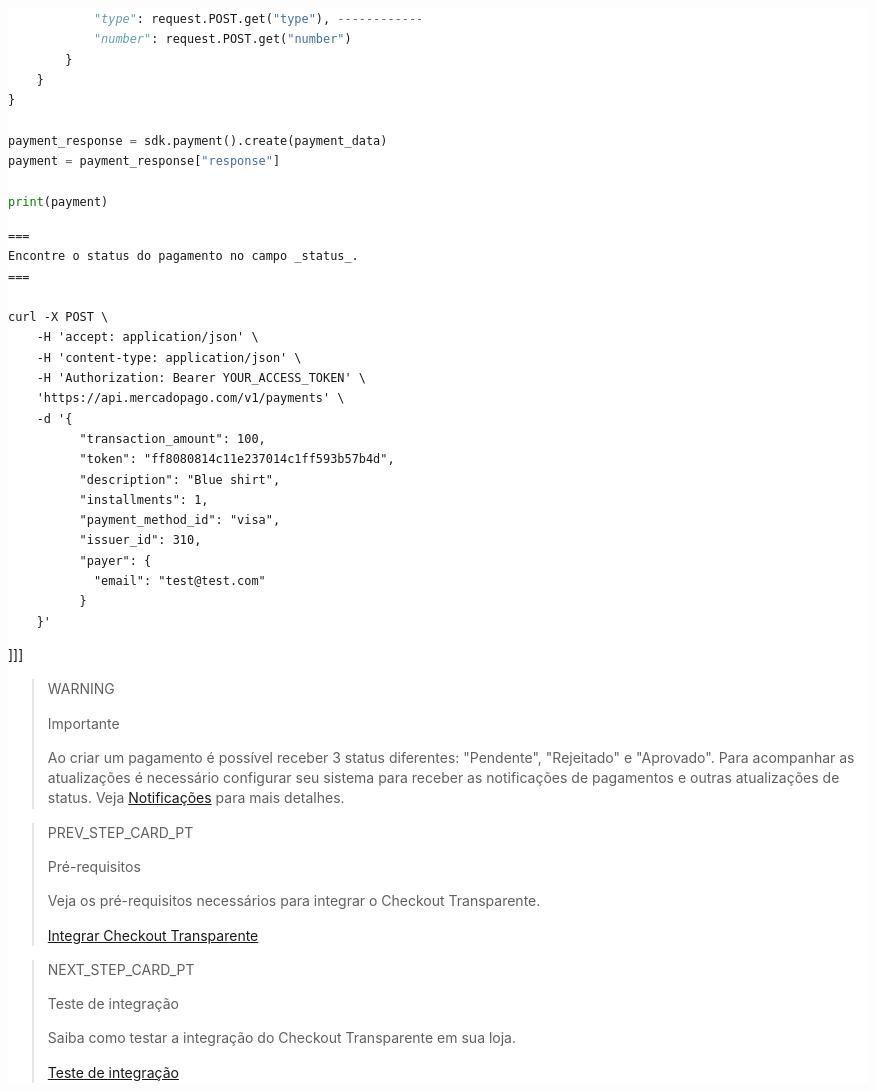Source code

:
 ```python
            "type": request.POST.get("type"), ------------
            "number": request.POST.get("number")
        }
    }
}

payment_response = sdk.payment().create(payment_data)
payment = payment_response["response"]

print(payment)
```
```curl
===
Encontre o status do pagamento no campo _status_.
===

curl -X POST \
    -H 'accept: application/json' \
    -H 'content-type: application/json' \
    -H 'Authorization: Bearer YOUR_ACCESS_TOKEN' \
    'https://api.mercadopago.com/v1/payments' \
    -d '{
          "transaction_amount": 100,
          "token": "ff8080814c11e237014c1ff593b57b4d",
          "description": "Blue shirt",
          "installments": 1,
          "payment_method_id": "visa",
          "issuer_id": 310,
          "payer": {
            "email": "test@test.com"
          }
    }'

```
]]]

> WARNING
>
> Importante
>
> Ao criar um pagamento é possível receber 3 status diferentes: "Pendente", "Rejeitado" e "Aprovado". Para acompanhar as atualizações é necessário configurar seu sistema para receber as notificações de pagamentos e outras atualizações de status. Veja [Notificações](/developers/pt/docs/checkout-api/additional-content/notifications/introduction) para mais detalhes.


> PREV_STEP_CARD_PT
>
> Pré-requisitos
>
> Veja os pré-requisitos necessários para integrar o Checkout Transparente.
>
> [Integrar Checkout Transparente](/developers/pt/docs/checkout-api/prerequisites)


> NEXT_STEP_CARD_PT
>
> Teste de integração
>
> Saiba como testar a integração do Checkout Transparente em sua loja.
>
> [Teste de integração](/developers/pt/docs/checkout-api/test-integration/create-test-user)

----------------

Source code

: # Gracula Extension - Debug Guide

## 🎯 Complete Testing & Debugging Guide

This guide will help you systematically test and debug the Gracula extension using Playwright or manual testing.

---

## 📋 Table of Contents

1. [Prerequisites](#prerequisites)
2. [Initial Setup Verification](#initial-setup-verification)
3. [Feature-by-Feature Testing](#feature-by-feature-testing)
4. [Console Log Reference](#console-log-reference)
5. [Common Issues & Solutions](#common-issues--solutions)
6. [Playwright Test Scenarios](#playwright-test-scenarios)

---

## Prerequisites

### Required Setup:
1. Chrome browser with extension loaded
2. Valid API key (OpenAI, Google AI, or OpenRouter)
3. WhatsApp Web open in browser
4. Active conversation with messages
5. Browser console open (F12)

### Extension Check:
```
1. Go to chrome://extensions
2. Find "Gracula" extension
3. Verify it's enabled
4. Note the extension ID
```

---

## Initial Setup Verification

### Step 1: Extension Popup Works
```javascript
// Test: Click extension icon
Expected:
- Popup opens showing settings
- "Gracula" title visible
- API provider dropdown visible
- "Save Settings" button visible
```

----------------

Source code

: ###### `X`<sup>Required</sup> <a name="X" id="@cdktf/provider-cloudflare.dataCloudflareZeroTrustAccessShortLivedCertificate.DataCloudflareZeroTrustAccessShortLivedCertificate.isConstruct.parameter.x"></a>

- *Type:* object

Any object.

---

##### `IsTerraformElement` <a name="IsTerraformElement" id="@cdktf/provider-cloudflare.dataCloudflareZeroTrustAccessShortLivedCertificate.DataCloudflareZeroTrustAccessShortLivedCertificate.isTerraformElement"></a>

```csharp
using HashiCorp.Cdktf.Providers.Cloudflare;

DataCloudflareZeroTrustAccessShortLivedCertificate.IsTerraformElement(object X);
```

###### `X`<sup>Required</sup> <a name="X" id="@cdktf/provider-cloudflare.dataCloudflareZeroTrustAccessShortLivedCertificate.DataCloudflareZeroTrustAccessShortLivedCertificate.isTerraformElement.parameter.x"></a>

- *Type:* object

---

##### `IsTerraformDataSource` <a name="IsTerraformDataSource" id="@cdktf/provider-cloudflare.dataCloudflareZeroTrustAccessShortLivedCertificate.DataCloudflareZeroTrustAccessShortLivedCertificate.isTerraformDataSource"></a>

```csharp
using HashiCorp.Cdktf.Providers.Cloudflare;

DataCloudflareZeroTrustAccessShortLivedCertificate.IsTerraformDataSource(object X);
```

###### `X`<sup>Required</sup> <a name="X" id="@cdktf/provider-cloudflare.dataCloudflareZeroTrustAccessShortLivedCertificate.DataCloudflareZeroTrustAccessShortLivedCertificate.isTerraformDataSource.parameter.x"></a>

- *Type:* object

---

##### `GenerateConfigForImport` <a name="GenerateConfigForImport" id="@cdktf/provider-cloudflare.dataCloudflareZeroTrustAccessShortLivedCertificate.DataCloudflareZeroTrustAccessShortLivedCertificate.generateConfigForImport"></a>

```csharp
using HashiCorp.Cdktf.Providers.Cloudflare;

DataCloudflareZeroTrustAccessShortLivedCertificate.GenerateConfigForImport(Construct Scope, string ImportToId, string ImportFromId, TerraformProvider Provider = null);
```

----------------

▶ _DESCRIPTION OF THE TASK_: Find the word "Popup" in the entries, and copy every line it shows up in.

▶ _WRITTEN RESPONSE_:
### Step 1: Extension Popup Works
- Popup opens showing settings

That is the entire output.